Bremen for beginners
Written by: Julia Hammond
The north German city of Bremen doesn’t receive the visitor numbers of Berlin, Munich or Cologne. But despite its under the radar status, it’s well worth a visit. Here are some of its highlights.
The fairytale “The Musicians of Bremen” was written by Brothers Grimm two centuries ago, first published in 1819. It tells the story of four ageing animals who, after a lifetime of hard work, are neglected by their owners. They decide to run away and set their sights on Bremen, a place known for its freedom. Along the way, the donkey, dog, cat and rooster find a cottage, scare off some robbers and make it their home.

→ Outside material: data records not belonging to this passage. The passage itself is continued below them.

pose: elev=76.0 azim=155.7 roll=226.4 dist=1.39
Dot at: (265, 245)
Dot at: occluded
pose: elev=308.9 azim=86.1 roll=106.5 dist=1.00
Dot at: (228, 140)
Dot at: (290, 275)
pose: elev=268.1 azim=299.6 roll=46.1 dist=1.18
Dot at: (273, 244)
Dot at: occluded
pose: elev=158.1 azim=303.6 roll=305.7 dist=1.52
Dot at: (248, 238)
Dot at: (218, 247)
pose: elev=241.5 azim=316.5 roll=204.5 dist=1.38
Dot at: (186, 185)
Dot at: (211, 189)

Ironically, then, the animals never made it to Bremen, but despite that, you’ll find them all over the city. Perhaps the city’s most famous statue is a bronze of the musicians near the UNESCO-listed Town Hall, which offers tours. Many consider it good luck to rub the donkey’s front feet. A statue of a knight called Roland is not far away. Legend has it that as long as Roland watches over Bremen, the city will be safe. The authorities are thought to have a back up statue hidden in a vault just in case.
The Schnoor quarter is one of the oldest neighbourhoods in the city, the place where sailors let off steam on leave. The buildings in this part of town are charming, overhanging the narrow streets and full of art galleries and little boutiques. Schnoor has evolved from the low German “snoor” which means string. This could refer to the practice of making ropes or nets here for the ships that were passing through.

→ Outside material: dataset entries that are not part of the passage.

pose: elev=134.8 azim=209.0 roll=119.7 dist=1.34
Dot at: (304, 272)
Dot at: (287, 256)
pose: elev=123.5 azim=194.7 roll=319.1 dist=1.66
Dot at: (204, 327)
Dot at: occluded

Tucked away behind the ornate Schütting (Guildhall), which unfortunately isn’t open to the public, is a tiny street called Böttcherstraße. As you enter, you’ll see a fabulous gilded mural which marks this street as an Art Deco masterpiece. It was constructed by a local coffee manufacturer and is now home to some high end gift and homeware stores. Try to time your visit to coincide with the chiming of the hour at the House of the Glockenspiel.

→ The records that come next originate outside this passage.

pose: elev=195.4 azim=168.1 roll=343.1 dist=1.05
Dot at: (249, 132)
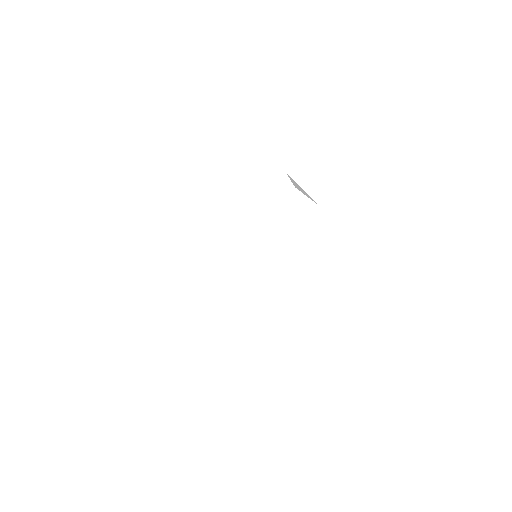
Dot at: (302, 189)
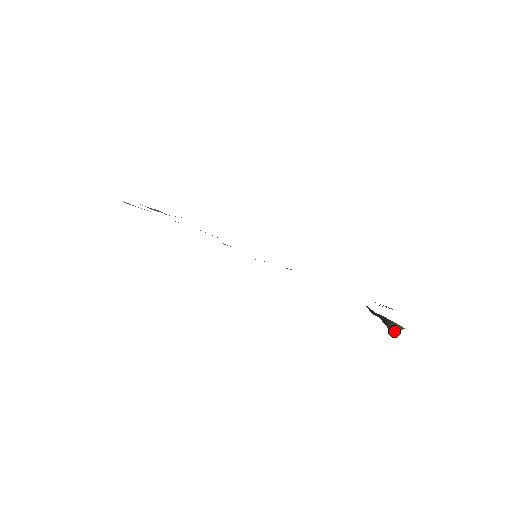
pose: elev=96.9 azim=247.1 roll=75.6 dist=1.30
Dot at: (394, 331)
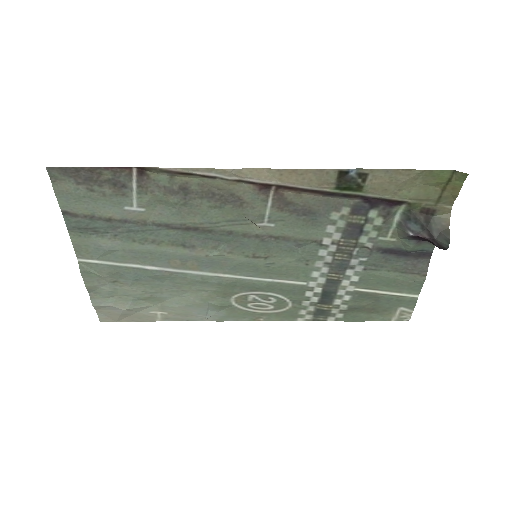
Dot at: (445, 233)
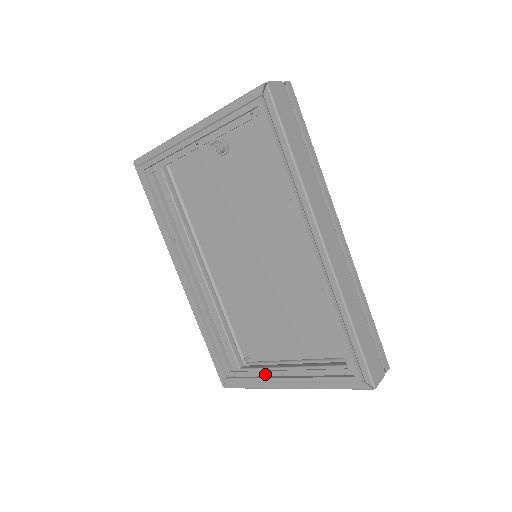
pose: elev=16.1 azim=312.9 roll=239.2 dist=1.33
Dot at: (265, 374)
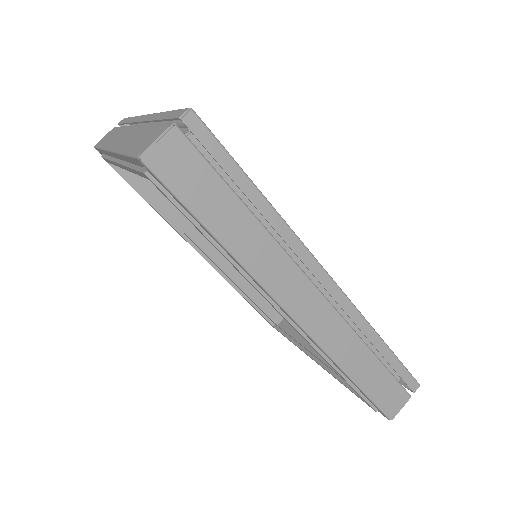
Dot at: (300, 344)
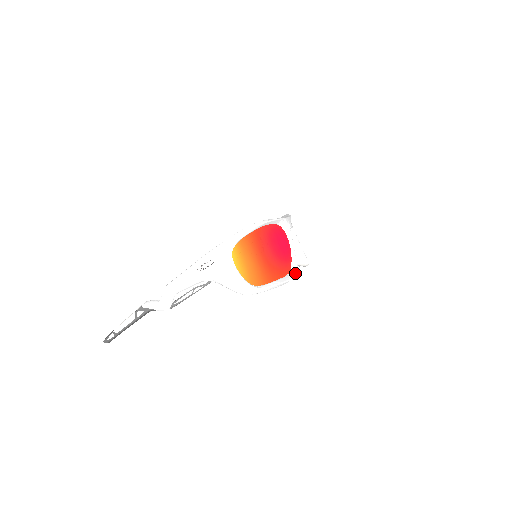
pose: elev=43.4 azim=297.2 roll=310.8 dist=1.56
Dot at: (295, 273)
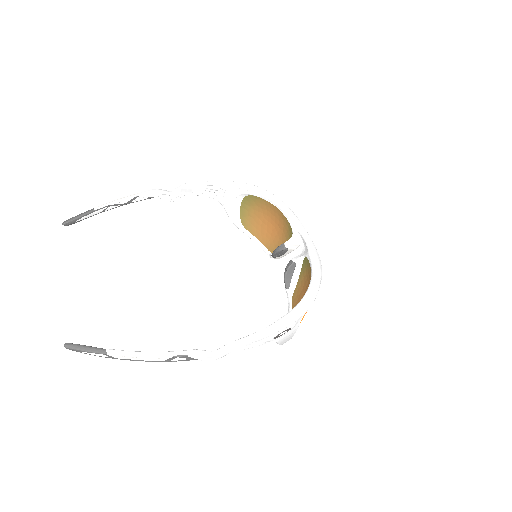
Dot at: occluded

The River Weser bisects Bremen and in the warmer months, it’s fun to take a boat trip along the river. A 75-minute round trip takes you past the docks area of Uberseestadt. Look out for the Beck’s brewery and also some names you will recognise on some of the factories and warehouses: Kellogg’s and Primark among them. Boats depart from the Schlachte, the promenade most easily reached from the Altstadt if you cut through Böttcherstraße.
For something that’s a complete contrast to the historic old town, try Viertel. This is one of Bremen’s more Bohemian neighbourhoods. It has a lot of colourful street art as well as a few shops selling vintage clothes and plenty of decent cafes. The area is not as well heeled as some other parts of the city, but its edgy vibe makes a stroll around the neighbourhood quite rewarding.